(Saved entries)
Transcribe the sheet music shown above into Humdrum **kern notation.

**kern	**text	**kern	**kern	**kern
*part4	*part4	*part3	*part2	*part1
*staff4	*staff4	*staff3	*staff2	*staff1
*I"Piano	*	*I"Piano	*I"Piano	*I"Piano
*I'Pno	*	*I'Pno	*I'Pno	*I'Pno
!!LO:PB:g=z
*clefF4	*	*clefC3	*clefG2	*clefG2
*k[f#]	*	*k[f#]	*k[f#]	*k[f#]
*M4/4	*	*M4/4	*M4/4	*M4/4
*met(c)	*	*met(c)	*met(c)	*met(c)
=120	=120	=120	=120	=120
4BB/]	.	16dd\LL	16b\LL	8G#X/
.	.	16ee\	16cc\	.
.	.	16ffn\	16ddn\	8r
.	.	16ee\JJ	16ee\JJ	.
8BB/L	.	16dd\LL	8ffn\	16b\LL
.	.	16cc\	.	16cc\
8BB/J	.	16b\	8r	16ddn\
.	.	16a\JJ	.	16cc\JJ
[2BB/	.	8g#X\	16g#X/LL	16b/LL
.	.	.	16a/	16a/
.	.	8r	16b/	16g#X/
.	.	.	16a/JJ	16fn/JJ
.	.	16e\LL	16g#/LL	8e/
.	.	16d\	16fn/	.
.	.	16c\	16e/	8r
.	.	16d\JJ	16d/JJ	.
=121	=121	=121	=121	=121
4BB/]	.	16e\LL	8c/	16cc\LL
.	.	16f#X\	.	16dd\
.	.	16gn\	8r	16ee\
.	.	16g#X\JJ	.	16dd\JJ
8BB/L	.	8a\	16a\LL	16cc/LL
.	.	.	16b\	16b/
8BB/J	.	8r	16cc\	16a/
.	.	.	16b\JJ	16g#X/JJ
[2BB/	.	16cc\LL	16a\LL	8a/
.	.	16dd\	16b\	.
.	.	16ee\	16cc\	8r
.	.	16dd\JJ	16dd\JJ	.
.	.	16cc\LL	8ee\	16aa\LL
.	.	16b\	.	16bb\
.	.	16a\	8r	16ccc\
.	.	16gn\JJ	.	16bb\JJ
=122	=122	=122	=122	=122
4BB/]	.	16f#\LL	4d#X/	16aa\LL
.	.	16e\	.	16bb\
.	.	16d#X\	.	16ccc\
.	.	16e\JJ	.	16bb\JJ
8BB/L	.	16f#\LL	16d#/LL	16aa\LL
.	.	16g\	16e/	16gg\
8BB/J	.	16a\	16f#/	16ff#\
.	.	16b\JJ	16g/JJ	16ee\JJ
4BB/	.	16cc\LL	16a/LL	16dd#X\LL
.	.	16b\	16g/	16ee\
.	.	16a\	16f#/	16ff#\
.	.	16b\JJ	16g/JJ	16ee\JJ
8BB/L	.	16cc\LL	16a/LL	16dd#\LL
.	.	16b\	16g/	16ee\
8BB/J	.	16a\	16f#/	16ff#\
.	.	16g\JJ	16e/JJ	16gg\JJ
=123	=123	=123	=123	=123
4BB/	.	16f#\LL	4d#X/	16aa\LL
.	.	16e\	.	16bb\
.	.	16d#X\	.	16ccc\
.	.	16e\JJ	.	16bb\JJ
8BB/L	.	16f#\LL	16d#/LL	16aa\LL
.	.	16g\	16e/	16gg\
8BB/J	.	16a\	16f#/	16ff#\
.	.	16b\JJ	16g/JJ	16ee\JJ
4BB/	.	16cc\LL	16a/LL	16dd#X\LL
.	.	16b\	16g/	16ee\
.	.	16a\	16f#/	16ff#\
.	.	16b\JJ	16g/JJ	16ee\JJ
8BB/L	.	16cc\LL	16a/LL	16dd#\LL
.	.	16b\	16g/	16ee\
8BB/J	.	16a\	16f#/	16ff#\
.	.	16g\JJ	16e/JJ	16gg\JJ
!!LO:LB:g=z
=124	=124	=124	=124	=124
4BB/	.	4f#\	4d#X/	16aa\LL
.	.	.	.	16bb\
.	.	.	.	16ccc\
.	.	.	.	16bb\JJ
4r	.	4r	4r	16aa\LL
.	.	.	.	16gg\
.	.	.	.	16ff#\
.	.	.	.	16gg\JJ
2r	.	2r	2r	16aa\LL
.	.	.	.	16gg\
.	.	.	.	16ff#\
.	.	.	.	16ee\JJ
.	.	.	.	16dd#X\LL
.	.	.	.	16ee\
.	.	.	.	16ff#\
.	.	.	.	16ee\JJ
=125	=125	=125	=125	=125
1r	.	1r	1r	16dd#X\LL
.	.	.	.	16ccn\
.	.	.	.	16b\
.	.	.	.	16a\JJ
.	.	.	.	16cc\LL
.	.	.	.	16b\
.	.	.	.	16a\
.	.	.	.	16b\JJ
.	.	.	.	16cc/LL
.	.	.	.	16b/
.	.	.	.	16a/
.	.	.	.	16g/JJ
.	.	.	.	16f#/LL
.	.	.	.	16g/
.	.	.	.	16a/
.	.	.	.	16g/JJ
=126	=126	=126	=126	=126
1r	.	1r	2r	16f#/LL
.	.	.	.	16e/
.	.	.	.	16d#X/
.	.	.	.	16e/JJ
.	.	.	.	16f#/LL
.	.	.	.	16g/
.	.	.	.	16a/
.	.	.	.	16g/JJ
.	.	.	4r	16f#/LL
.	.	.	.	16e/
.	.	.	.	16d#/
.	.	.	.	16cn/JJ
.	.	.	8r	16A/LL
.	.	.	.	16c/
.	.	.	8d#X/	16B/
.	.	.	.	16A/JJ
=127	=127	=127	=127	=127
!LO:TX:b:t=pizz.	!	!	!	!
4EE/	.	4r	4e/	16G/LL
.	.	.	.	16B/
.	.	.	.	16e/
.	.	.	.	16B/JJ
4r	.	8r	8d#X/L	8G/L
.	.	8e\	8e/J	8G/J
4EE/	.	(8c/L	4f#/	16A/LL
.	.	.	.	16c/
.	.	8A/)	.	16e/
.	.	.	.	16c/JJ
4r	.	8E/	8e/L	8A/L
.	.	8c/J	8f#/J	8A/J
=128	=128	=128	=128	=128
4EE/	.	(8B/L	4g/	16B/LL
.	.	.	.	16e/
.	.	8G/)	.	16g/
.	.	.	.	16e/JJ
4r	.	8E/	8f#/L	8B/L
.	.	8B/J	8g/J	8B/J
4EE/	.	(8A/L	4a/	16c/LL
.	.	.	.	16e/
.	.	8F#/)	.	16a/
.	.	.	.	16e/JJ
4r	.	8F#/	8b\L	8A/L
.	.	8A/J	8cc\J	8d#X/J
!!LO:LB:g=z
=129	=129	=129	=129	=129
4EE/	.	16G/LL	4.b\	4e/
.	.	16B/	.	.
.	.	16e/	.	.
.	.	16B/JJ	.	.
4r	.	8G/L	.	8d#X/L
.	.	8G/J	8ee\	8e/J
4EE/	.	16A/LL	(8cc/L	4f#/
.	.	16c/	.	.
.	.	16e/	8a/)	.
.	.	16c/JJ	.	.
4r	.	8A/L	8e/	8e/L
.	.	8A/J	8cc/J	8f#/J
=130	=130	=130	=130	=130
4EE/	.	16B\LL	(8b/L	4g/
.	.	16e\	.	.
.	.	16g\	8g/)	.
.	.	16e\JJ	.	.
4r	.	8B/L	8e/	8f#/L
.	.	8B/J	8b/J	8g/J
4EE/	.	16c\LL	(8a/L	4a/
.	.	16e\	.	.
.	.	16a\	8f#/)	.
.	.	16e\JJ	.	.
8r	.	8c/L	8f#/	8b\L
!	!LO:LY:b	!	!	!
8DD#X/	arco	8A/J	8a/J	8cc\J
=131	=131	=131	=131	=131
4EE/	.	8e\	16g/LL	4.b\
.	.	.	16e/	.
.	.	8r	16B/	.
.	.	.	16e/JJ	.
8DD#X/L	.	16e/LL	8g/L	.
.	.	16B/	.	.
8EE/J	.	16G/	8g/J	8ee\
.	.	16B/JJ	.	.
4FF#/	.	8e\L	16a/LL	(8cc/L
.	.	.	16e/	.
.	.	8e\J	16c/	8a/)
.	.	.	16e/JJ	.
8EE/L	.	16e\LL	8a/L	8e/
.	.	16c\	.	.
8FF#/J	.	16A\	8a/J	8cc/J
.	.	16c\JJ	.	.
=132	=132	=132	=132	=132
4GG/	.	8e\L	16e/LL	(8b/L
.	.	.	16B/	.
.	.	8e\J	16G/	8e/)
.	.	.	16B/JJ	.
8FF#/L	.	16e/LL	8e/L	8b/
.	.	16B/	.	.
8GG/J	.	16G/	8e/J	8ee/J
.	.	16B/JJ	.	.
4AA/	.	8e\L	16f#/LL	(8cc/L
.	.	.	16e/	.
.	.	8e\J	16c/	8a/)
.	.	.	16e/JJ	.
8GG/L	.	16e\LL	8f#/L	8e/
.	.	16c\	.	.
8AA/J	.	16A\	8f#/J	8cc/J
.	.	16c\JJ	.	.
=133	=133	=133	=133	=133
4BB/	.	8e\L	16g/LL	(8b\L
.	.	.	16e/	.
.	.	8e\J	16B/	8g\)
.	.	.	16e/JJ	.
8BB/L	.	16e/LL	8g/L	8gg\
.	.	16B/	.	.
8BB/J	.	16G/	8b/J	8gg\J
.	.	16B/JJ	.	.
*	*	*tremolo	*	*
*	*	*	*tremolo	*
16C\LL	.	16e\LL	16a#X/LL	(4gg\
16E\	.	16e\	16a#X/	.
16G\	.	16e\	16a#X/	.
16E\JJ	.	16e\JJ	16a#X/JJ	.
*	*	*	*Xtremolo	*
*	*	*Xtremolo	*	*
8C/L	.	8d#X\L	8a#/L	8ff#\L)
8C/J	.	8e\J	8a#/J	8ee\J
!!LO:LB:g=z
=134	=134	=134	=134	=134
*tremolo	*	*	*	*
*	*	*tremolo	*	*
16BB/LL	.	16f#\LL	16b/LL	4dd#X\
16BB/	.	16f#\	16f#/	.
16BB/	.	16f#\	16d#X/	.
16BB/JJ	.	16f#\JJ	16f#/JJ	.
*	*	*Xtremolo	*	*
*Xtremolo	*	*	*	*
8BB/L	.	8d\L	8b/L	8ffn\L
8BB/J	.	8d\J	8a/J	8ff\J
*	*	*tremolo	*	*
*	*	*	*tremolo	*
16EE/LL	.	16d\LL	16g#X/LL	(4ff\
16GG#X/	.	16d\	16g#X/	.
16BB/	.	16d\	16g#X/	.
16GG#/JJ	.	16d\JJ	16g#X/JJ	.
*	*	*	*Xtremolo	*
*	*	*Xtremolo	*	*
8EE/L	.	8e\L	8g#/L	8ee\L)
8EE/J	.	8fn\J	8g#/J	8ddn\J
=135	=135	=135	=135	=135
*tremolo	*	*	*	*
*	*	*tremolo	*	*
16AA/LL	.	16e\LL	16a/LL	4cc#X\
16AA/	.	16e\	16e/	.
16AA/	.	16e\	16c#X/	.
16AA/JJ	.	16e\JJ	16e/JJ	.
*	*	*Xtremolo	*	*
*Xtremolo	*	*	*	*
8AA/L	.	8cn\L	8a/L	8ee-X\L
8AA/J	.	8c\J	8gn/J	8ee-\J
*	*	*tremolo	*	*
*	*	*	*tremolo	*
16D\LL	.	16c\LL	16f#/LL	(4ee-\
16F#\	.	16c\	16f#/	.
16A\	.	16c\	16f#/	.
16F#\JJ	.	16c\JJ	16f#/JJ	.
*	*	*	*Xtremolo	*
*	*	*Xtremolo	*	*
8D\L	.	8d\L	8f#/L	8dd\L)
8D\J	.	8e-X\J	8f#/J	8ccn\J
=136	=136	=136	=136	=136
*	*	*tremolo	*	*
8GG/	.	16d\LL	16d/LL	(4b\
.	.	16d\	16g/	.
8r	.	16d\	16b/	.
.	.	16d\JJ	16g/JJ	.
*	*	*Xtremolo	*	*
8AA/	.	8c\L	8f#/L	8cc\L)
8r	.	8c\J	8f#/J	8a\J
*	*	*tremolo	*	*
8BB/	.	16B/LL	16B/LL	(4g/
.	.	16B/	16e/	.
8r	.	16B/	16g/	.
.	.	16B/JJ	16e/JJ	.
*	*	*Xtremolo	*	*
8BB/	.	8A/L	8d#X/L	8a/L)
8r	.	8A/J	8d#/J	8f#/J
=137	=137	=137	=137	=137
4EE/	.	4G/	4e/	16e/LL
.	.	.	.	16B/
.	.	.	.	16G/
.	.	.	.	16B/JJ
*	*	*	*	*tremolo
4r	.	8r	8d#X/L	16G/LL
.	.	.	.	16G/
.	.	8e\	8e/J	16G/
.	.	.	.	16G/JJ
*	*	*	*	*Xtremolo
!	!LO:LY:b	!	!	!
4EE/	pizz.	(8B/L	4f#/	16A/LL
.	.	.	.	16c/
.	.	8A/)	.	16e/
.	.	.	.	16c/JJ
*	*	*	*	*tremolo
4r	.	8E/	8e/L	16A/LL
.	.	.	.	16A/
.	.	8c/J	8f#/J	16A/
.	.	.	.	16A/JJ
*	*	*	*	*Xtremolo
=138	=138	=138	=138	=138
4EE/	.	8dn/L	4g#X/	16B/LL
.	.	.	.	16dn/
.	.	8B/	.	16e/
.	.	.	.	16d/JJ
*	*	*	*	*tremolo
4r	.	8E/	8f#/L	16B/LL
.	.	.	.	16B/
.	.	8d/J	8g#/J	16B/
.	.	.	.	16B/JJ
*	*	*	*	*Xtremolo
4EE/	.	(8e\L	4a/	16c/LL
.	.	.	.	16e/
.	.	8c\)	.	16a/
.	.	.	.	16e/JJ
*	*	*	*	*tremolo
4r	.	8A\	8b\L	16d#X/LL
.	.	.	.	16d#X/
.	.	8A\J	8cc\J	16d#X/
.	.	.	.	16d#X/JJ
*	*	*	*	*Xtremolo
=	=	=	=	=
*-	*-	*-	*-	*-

# [PROBLEM]
Tally the lines in the items above that contain the string "kern". Reply with the number alone.

# [WRITTEN ANSWER]
2